=== Requirement ===
Ignoring the pictures, copy the data exactly.

=== Data supplied ===
Segment Open

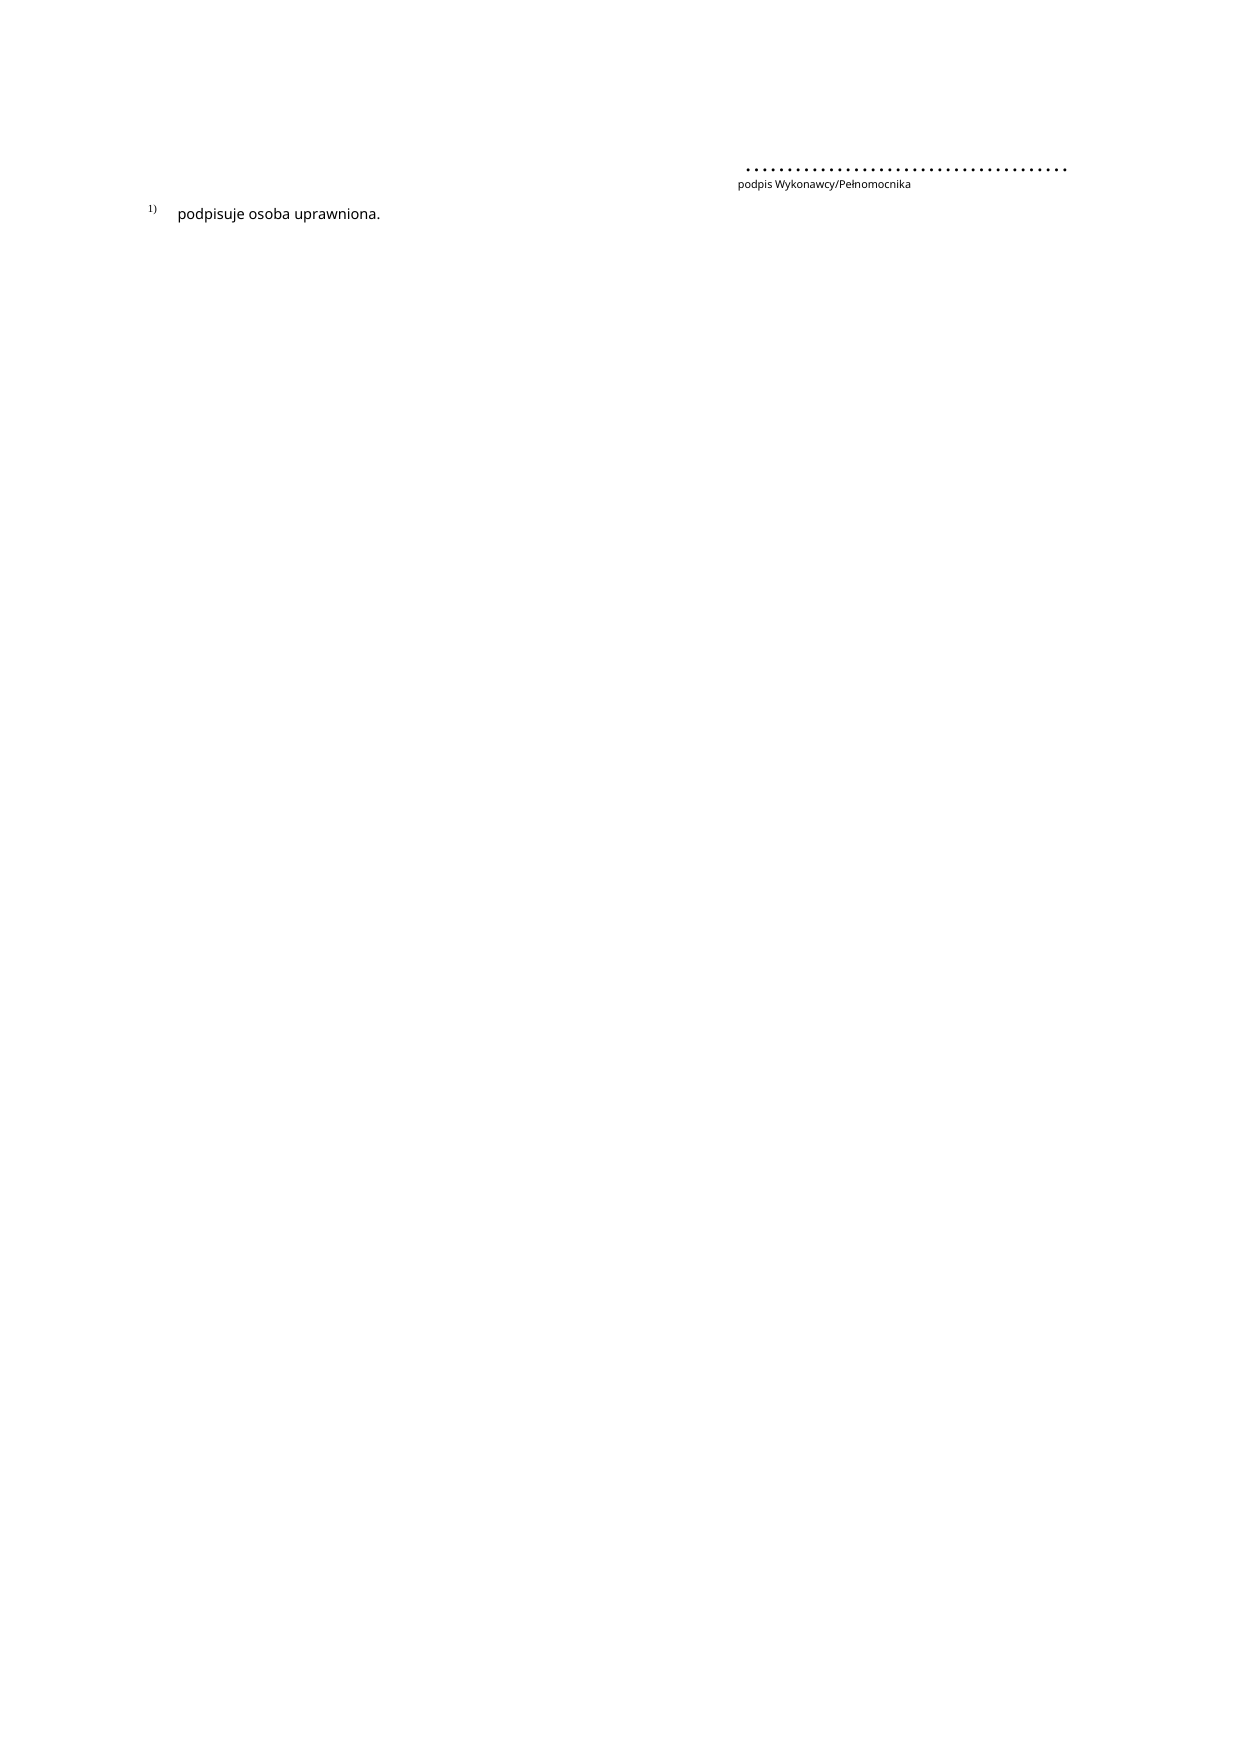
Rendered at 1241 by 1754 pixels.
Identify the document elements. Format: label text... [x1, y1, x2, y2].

text ………………………………… [148, 148, 1093, 176]
text 1) podpisuje osoba uprawniona. [148, 202, 1093, 224]
text podpis Wykonawcy/Pełnomocnika [148, 176, 1093, 202]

Segment Closed

=== Solution below ===
Rendered at 1241 by 1754 pixels.
Identify the document elements. Format: label text... [x1, y1, x2, y2].

text ………………………………… [148, 148, 1093, 176]
text 1) podpisuje osoba uprawniona. [148, 202, 1093, 224]
text podpis Wykonawcy/Pełnomocnika [148, 176, 1093, 202]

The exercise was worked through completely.